By Laura Zuckerman
SALMON, Idaho (Reuters) - An Idaho man is recovering from cuts to his head from a black bear attack, the third in recent days in the Northern Rockies, where wildlife managers say supplies of berries and other foods favored by the animals have been reduced by drought.
Idaho Fish and Game officials said on Wednesday that the latest attack involved a bighorn sheep hunter who was bitten during a pre-dawn raid on his hunting camp in the mountains of east central Idaho.
Stephen Vouch, 29, of Boise, told the officials he was awakened from sleep early on Friday by something tugging on his hair and yelled when he realized he was being bitten by a bear.
Another member of the hunting party shot the bear at close range with a handgun and subsequently killed the wounded animal after it climbed a tree for safety.
The incident came less than a week after an elderly woman was attacked by a black bear inside her Montana home where she had been feeding the medium-sized omnivores birdseed and millet, state wildlife managers said. The woman, 85-year-old Barbara Paschke, died from her injuries on Thursday.

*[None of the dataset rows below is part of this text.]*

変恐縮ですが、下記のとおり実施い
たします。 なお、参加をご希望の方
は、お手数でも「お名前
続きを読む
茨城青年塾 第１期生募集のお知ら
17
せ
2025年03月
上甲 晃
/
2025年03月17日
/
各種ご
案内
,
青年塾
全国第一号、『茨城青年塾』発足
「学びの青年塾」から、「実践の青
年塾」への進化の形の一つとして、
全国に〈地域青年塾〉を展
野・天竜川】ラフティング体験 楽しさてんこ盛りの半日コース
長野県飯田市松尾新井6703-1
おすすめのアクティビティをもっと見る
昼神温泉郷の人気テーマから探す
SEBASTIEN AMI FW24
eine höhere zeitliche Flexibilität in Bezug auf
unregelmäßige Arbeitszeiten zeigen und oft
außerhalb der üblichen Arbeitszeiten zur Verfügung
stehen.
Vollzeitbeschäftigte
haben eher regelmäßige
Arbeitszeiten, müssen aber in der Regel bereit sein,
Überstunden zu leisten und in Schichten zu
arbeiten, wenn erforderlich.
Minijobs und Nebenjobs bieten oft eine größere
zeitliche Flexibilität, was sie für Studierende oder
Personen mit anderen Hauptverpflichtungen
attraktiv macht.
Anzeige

The Sept. 27 mauling of Paschke came the same day a hunter in Idaho suffered minor injuries from an attack by a black bear in the southeastern part of the state, the first such case in that area in 13 years, state conservation officers said.

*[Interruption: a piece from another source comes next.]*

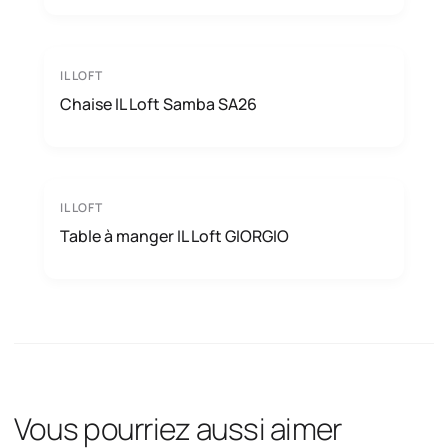
IL LOFT
Chaise IL Loft Samba SA26
IL LOFT
Table à manger IL Loft GIORGIO
Vous pourriez aussi aimer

As a rule, it is rare for black bears to attack humans, said James Jonkel, bear manager with Montana Fish, Wildlife and Parks. The recent cluster may be tied to the bruins’ unsuccessful efforts to gain sufficient fat reserves for winter hibernation, he said.
An early spring followed by an unusually hot and dry summer across parts of Idaho, Montana and Wyoming led to spare supplies of berries, the staple for the thousands of black bears that roam the region, in mountainous terrain, said Jonkel.
The hunt for food has in some instances led them to lower elevations, close to neighborhoods and towns and where water can still be found in some streams, he said.
The challenges faced by bears this fall have been compounded by people leaving out birdseed and other items that attract the animals, said Jonkel.
"Bears are smart. They're just like us – they never forget where they can get a free beer,” he said.